Another guy said(all supposition) that this was a big FU to Trump. In that,”we can shoot your people and there’s not a damn thing you can do about it”. There’s also testomony ne several witnesses to the events in Vegas that there were several shooters at several hotels. One witness saw a guy with a silenced M-16 shooting, I think at New York, New York, This leads to the idea that Trump knew something was going down and sent SF to intersect. They did and stopped the shootings in the hotels(this fits the facts) but they didn’t get everyone so the concert shooting wasn’t stopped. This does fit the facts much better than any one of the wild ideas. I’m certainly not saying I know at all what happened but there’s a lot of witnesses saying that it was multi-hotel attack and we also see that not a lot of people were killed in those. Something or someone stopped them.

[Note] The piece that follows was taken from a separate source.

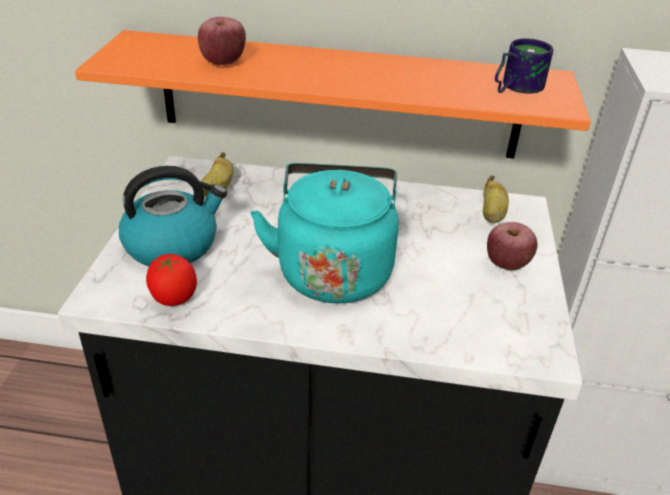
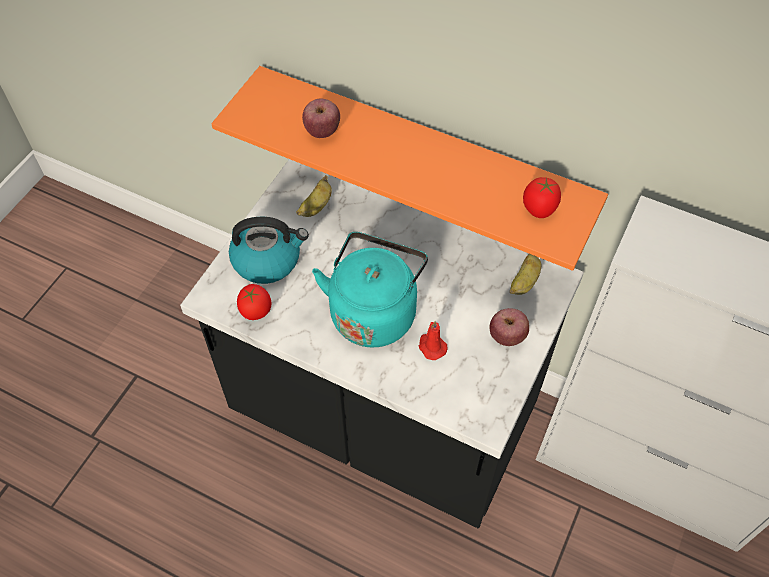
camera: 20 degrees right, 20 degrees up
mug [495,38,553,94] -> tomato [523,177,561,218]
none -> red candle [419,321,448,360]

What I wonder is why is Trump letting whoever did this get away with it?

Dave
Dave
6 years ago

Sifting the data as you describe must generate thousands of red flags per day. Of course the people they decide to investigate are totally screwed if they’re actually doing anything illegal, but the vast majority slip through unexamined. The Russians told the FBI that the Tsarnaev brothers were terrorists and nothing was done.

And how do you know the FBI isn’t infested with affirmative-action hires? A state dedicated to diversity at all cost (cf. Nidal Hasan) needs an internal firewall, a secret policy listing all functions critical to that state’s survival (e.g. collecting taxes, catching terrorists), and requiring them to be staffed strictly by merit and loyalty.

Reality Winner’s case suggests that there’s been no such firewall since 2000, 2008 at the latest.